However, my out of shape horse had a different idea. Instead, he did a super fast extended trot. I didn't get a picture but it looked a little something like this:
He'd lope a few strides, then break back into that extended trot. He's never been a big loper on the longe line. Bucking, yes. Loping, not so much.
I don't wanna lope, Pony Girl!
My horse had flaring, drippy nostrils. Don't you just love the smell of a warm horse? The sound of them huffing and snorting to clear out their lungs during the cool down walk?
After he cooled off, I worked on touching around his head and ears. You can see how he tenses up. He's not consistent.

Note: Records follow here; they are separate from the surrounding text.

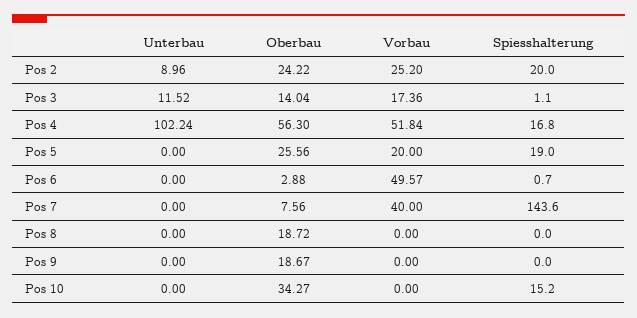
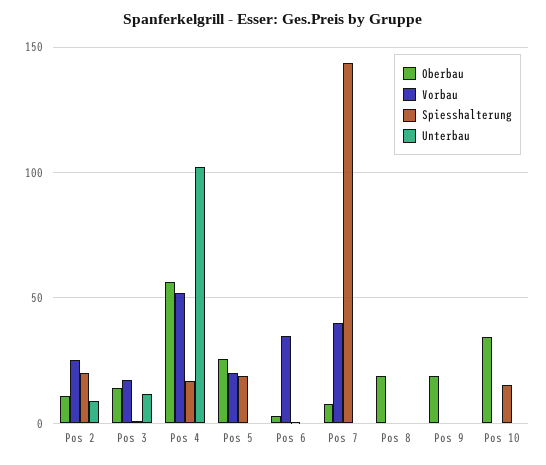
  {
    "Unterbau": {
      "Pos 2": 8.96,
      "Pos 3": 11.52,
      "Pos 4": 102.24,
      "Pos 5": 0,
      "Pos 6": 0,
      "Pos 7": 0,
      "Pos 8": 0,
      "Pos 9": 0,
      "Pos 10": 0
    },
    "Oberbau": {
-     "Pos 2": 24.22,
+     "Pos 2": 10,
      "Pos 3": 14.04,
      "Pos 4": 56.3,
      "Pos 5": 25.56,
      "Pos 6": 2.88,
      "Pos 7": 7.56,
      "Pos 8": 18.72,
      "Pos 9": 18.67,
      "Pos 10": 34.27
    },
    "Vorbau": {
      "Pos 2": 25.2,
      "Pos 3": 17.36,
      "Pos 4": 51.84,
      "Pos 5": 20,
-     "Pos 6": 49.57,
+     "Pos 6": 35,
      "Pos 7": 40,
      "Pos 8": 0,
      "Pos 9": 0,
      "Pos 10": 0
    },
    "Spiesshalterung": {
      "Pos 2": 20,
      "Pos 3": 1.1,
      "Pos 4": 16.8,
      "Pos 5": 19,
      "Pos 6": 0.7,
      "Pos 7": 143.6,
      "Pos 8": 0,
      "Pos 9": 0,
      "Pos 10": 15.2
    }
  }

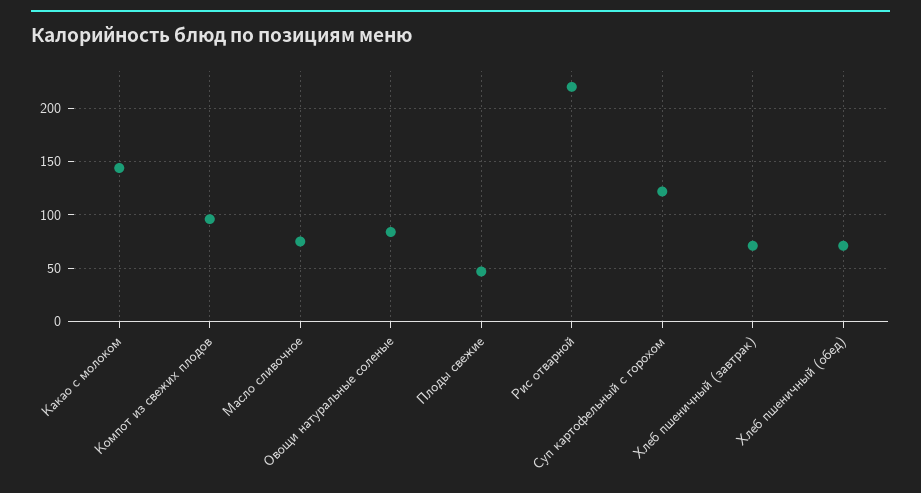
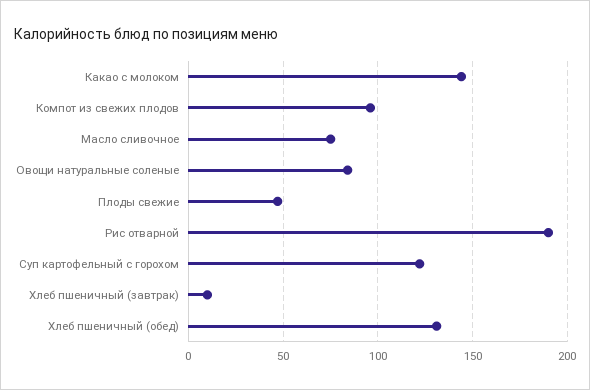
  {
    "Какао с молоком": 145,
    "Компот из свежих плодов": 95,
    "Масло сливочное": 75,
    "Овощи натуральные соленые": 85,
    "Плоды свежие": 45,
-   "Рис отварной": 220,
+   "Рис отварной": 190,
    "Суп картофельный с горохом": 120,
-   "Хлеб пшеничный (завтрак)": 70,
+   "Хлеб пшеничный (завтрак)": 10,
-   "Хлеб пшеничный (обед)": 70
+   "Хлеб пшеничный (обед)": 130
  }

One minute he'll bury his head against you so that you can rub the itchy spots around his ears. And when he's eating treats out of a bucket, I can practically turn his ears inside out and he could care less. Other times, such as when I'm grooming his head, he acts as if you are going to cut them off.
Finally, he begins to relax. I can lightly use the pressure points on the bridge of his nose and on his crown to ask him to drop his head to the ground.
After I put on his new shiny green breakaway halter (his other one lost a chicago screw) I left him staring after me at the gate.
Ironically, this horse, looking longingly after me like he wants out of that pasture, is the SAME one that also ran away from me and gave chase for 5 minutes before letting me snap the lead on his halter!
But really, could you resist this look?
I went up to the feed shed to load his new bag of grain into it's can, refill his joint supplement tub, and put the grooming tools away. Then I grabbed a few more cookies (he'd already had a handful and a sliced apple after I brought him out!) and took them back up to him.